2022年2月24日にウクライナ侵攻戦争を開始したロシアの次の標的がドイツだという分析が提起された。これはバルト三国(リトアニア、ラトビア、エストニア)やフィンランドなどが次のターゲットになるという従来の予測を覆すものである。
エストニアの国家安全保障研究所のエルキ・コルト所長は3日(現地時間)ポーランドの週刊誌『Wprost』に「ウラジーミル・プーチン大統領にとって重要なのは、北大西洋条約機構の後方を弱体化させることであり、その中心がドイツだ」とし、「ロシアがNATOの辺境(バルト三国やフィンランドなど)を攻撃して何を得られるのか」と述べた。
コルト所長は、ドイツをロシアに隣接するNATO前線諸国の後方基盤と位置づけている。これを先に無力化しなければ、エストニアやスヴァウキ回廊への攻撃は成功しにくいとみられる。

スヴァウキ回廊はポーランドとリトアニアの間にある約65kmの長さの狭い陸上通路だ。北側にはロシアの領土であるカリーニングラードがあり、南側にはロシアと密接な同盟国であるベラルーシがある。
このような地理的特性のため、スヴァウキ回廊はNATOのアキレス腱と見なされている。ロシアがスヴァウキ回廊を掌握すればカリーニングラードとベラルーシがつながり、バルト三国はポーランドなど他のNATO同盟国と陸路で完全に分離される。
以前、ポーランドは昨年ロシアとベラルーシがスヴァウキ回廊を占領するために「ザパド(西側)」合同軍事訓練を実施したと非難したことがある。
ロシアはなぜドイツを「主敵」と見なすのか
ロシアがバルト三国を孤立させるスヴァウキ回廊などのNATO前線よりも、ドイツを次の標的として挙げる理由の一つに、戦争の正当性がある。
コルト所長は「プーチン大統領とロシア政府はドイツを自国の主敵と見なしている」とし、「ロシアの過大妄想ではあるがエストニア接境地域であるナルヴァやスヴァウキ回廊よりもドイツ攻撃の方がむしろ正当化されると見ている」と分析した。

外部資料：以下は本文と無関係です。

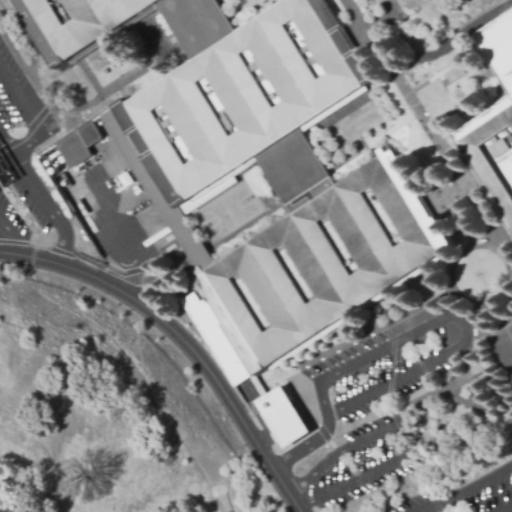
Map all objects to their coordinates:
building: (75, 17)
road: (470, 27)
road: (413, 64)
road: (24, 67)
road: (470, 76)
road: (112, 88)
road: (448, 90)
road: (352, 104)
building: (495, 118)
building: (494, 119)
road: (34, 120)
road: (9, 137)
road: (370, 138)
building: (77, 144)
building: (76, 145)
building: (263, 159)
road: (25, 164)
building: (268, 180)
road: (465, 184)
road: (134, 204)
park: (229, 212)
road: (506, 234)
road: (11, 240)
road: (121, 240)
road: (28, 242)
road: (41, 245)
road: (63, 251)
road: (89, 262)
road: (510, 271)
road: (88, 276)
road: (122, 276)
road: (499, 296)
road: (453, 320)
road: (476, 345)
building: (503, 345)
building: (503, 345)
road: (309, 361)
road: (471, 394)
road: (390, 405)
road: (278, 415)
road: (235, 416)
building: (283, 416)
building: (282, 417)
road: (262, 436)
road: (328, 436)
road: (304, 446)
road: (471, 502)
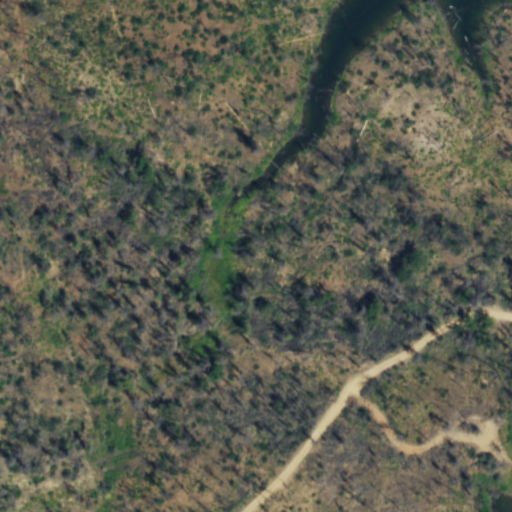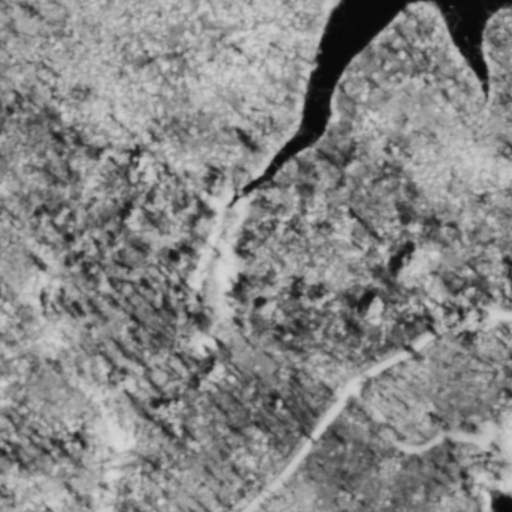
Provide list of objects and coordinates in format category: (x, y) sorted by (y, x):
road: (363, 384)
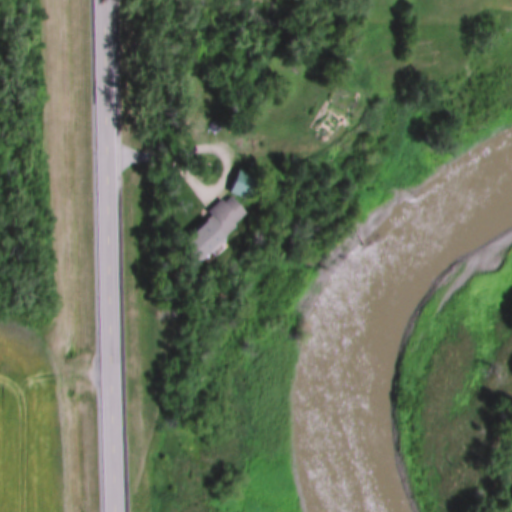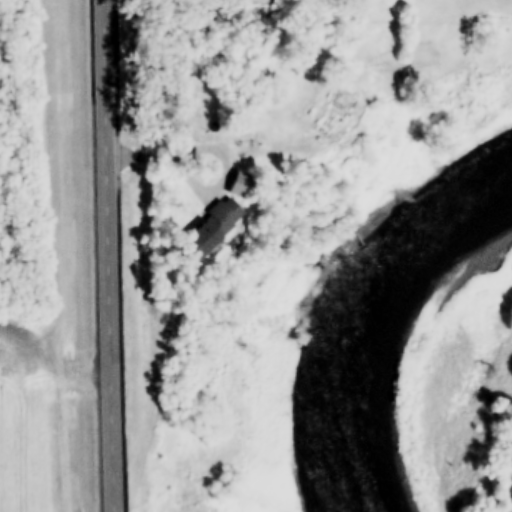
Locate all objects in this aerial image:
building: (333, 110)
building: (333, 111)
building: (191, 121)
building: (187, 122)
road: (176, 150)
building: (239, 184)
building: (239, 184)
building: (209, 227)
building: (206, 229)
road: (112, 255)
river: (390, 342)
crop: (28, 421)
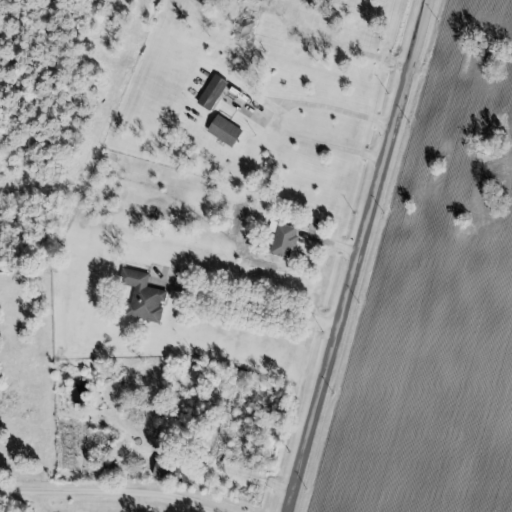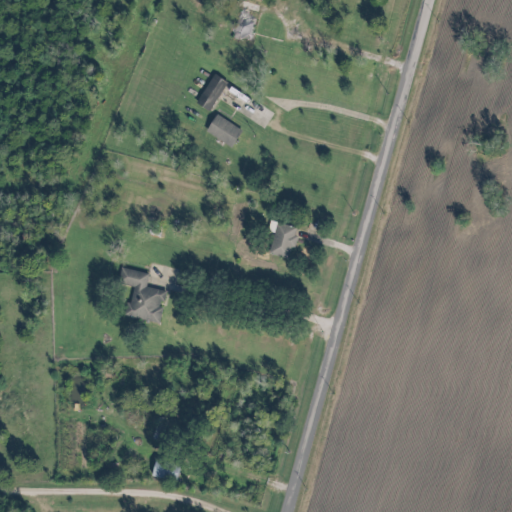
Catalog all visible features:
building: (254, 0)
building: (242, 21)
building: (208, 92)
road: (267, 114)
building: (220, 130)
building: (279, 240)
road: (361, 255)
building: (138, 296)
building: (160, 471)
road: (114, 493)
road: (93, 505)
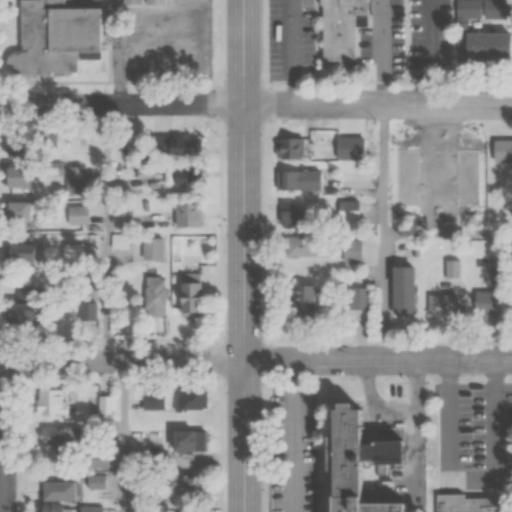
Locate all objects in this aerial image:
building: (131, 1)
building: (155, 1)
building: (485, 8)
building: (339, 29)
building: (340, 29)
building: (54, 39)
building: (47, 41)
building: (479, 46)
road: (120, 51)
road: (383, 52)
road: (256, 104)
building: (169, 146)
building: (290, 148)
building: (500, 149)
building: (11, 150)
building: (431, 161)
road: (384, 169)
building: (16, 176)
building: (67, 176)
building: (178, 178)
building: (297, 181)
building: (14, 211)
building: (289, 213)
building: (76, 215)
building: (179, 216)
road: (108, 232)
road: (448, 233)
building: (297, 246)
building: (17, 248)
building: (151, 249)
building: (350, 250)
building: (72, 252)
road: (245, 256)
building: (450, 269)
building: (154, 296)
road: (385, 297)
building: (188, 299)
building: (302, 302)
building: (483, 303)
building: (441, 304)
building: (21, 307)
building: (89, 314)
road: (255, 360)
building: (172, 400)
building: (51, 401)
building: (106, 406)
parking lot: (478, 432)
road: (125, 436)
road: (8, 437)
building: (57, 437)
building: (178, 441)
parking lot: (295, 449)
building: (349, 458)
building: (97, 459)
building: (370, 471)
building: (95, 482)
building: (180, 484)
building: (55, 491)
building: (463, 503)
building: (88, 509)
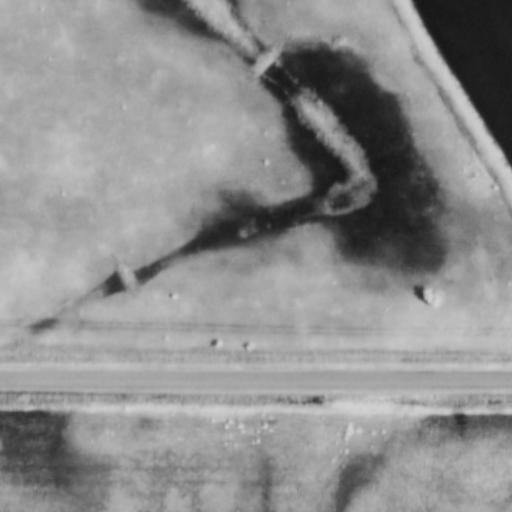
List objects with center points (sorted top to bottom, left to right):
road: (256, 379)
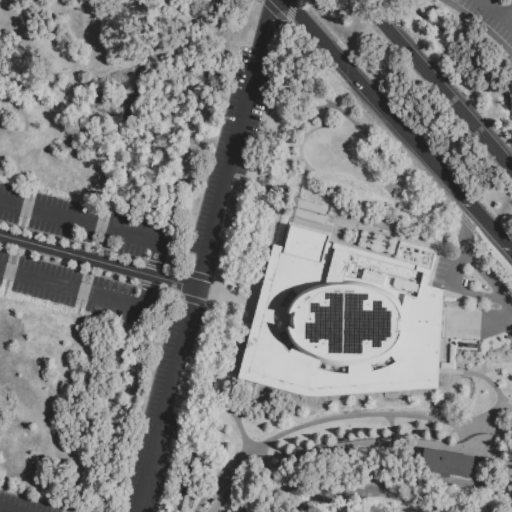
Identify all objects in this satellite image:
road: (480, 2)
road: (275, 11)
road: (290, 11)
parking lot: (491, 14)
road: (492, 14)
road: (508, 19)
road: (476, 25)
road: (461, 44)
park: (467, 49)
road: (437, 83)
road: (397, 127)
parking lot: (248, 140)
parking lot: (218, 149)
road: (384, 156)
street lamp: (322, 214)
parking lot: (84, 222)
road: (207, 256)
road: (99, 258)
road: (481, 264)
road: (153, 268)
parking lot: (75, 289)
building: (346, 320)
building: (343, 321)
street lamp: (481, 341)
parking lot: (149, 407)
parking lot: (162, 461)
building: (445, 461)
building: (448, 462)
building: (282, 479)
parking lot: (33, 502)
road: (0, 511)
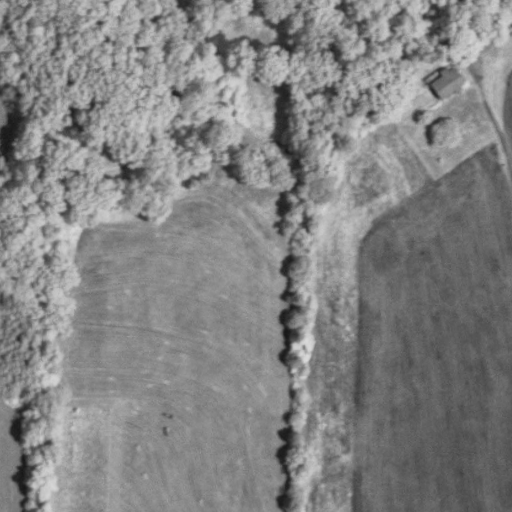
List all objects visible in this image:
building: (470, 56)
building: (449, 85)
road: (494, 119)
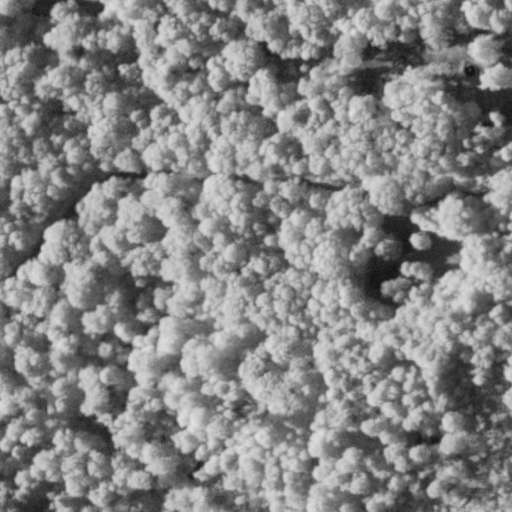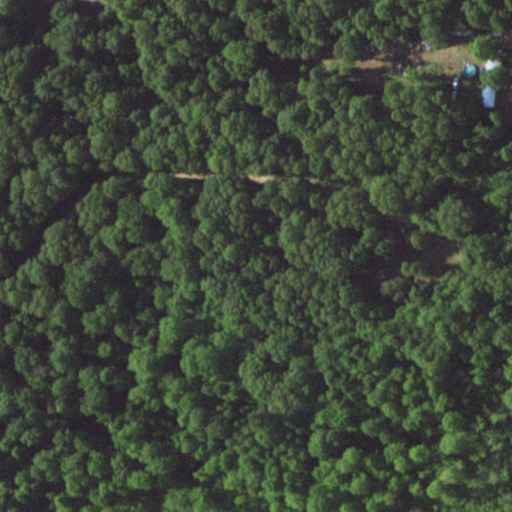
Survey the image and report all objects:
building: (492, 84)
road: (231, 173)
building: (407, 242)
building: (385, 277)
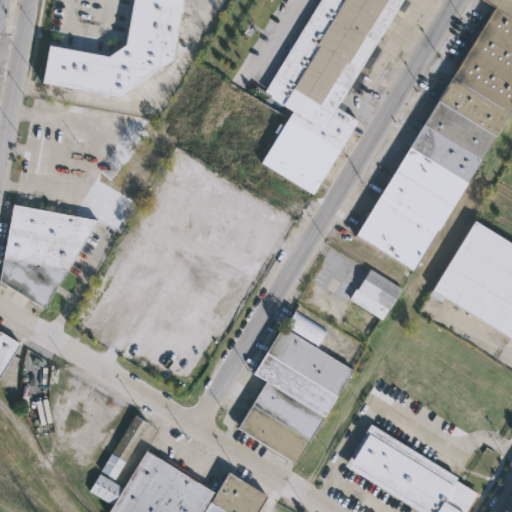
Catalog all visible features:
building: (1, 8)
building: (2, 13)
road: (87, 30)
road: (281, 30)
building: (120, 52)
building: (118, 53)
road: (15, 80)
building: (323, 86)
building: (316, 88)
road: (143, 102)
building: (448, 144)
building: (438, 155)
road: (325, 212)
building: (37, 248)
building: (40, 251)
building: (479, 277)
building: (480, 279)
road: (80, 285)
building: (375, 293)
railway: (394, 321)
building: (305, 328)
road: (473, 330)
building: (6, 350)
building: (6, 350)
building: (290, 387)
building: (291, 394)
road: (167, 410)
road: (390, 421)
building: (121, 446)
building: (123, 446)
railway: (47, 458)
building: (405, 473)
building: (408, 475)
road: (493, 477)
building: (170, 491)
building: (173, 491)
park: (17, 492)
road: (272, 495)
road: (354, 500)
road: (506, 502)
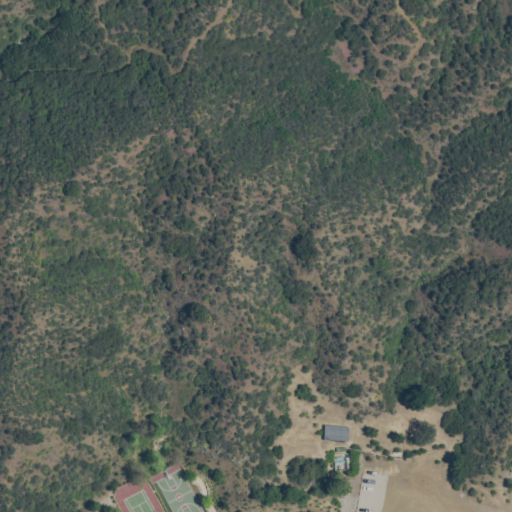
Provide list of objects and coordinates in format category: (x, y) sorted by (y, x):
road: (230, 0)
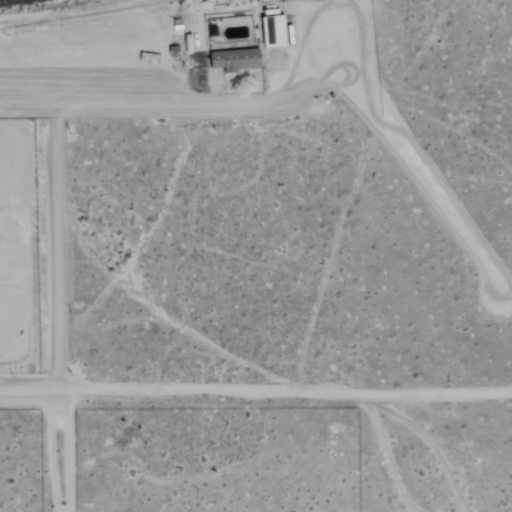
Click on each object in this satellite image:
building: (268, 28)
building: (231, 59)
road: (207, 105)
road: (256, 392)
road: (68, 449)
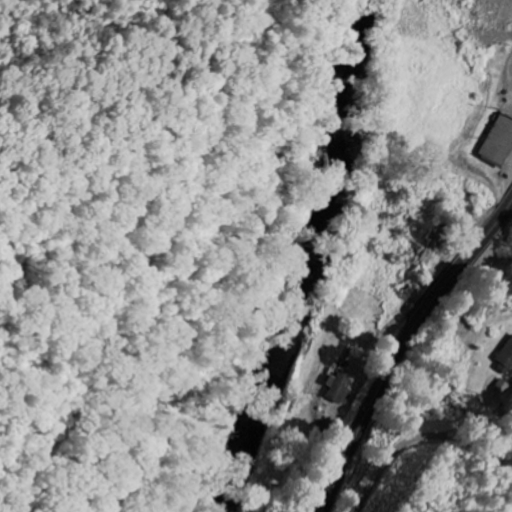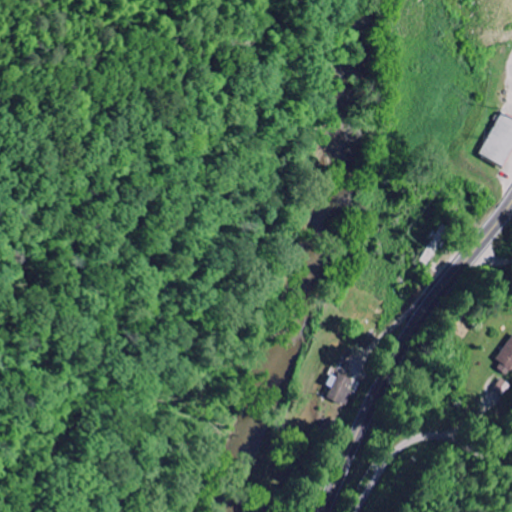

以前、第二次世界大戦当時ナチス・ドイツはソ連に甚大な被害を与えた。ロシアは「祖国戦争」または「大祖国戦争」を通じてナチス・ドイツを打ち負かし、数十年が経った2014年にはナチス撲滅を名目にウクライナを侵攻しクリミア半島を強制併合した。現在もロシア連邦安全保障会議副議長のドミートリー・メドヴェージェフ氏などロシアの関係者はウクライナを支援するドイツに対して、ナチス時代の過去を持ち出し心理戦を展開している。
ロシアに有利なドイツの第二次世界大戦のトラウマ
この他にもコルト所長はドイツ社会全般が自国防衛能力に悲観的だと指摘し「ヨーロッパで最も重要な国(ドイツ)を麻痺させるのは比較的容易である。ロシアはこれを通じて膨大な宣伝効果を得られる」と見込んだ。
続けてウクライナ戦争勃発以降のドイツの再武装について「前線では金だけで戦わない」としロシアの脅威に対抗する意志が依然として不足していると指摘した。
またドイツのための選択肢(AfD)などロシアに親和的な極右勢力、ロシアがドイツに築いている情報ネットワーク、旧東ドイツ地域を中心にドイツに居住する約350万人のロシア語使用者などもロシアがドイツを侵攻するのに好都合な環境として挙げられた。
実現可能性は?
バルト三国やスヴァウキ回廊などはNATOの領域に属しながらも軍事的に比較的脆弱な地点と見なされる。これらの国がロシアの次のターゲットになるという懸念が絶えない理由だ。
コルト所長の展望はこのような一般的な見解と大きな違いを示す。さらに集団防衛体制であるNATOはドイツが攻撃されればアメリカを含む加盟国全体がロシアと対峙しなければならないため、ロシアがNATO加盟国を攻撃するのは現実的に難しい。
何よりNATOは核戦力を保有しているため核抑止力を期待できる。
ただし最近イランと戦争中のドナルド・トランプ米大統領がNATO脱退を言及するなど同盟の結束力が緩んでいる状況で、プーチン大統領の予想外の決断が前線の追加または新たな前線を生み出す可能性があるという懸念は絶えない。
これに一部では世界がイラン戦争で苦しむと同時にトランプ大統領の発言でNATOの余波が起きている現在、ロシアのウラジーミル・プーチン大統領だけがこの状況を「楽しんで」見ていると分析している。
北大西洋条約機構(NATO)のマルク・ルッテ事務総長は1月、欧州議会に出席し「ヨーロッパがアメリカなしで防衛可能だという考えは夢に過ぎない」とし「独自防衛論はロシアのプーチン大統領が喜ぶことなので再考すべきだ」と述べた。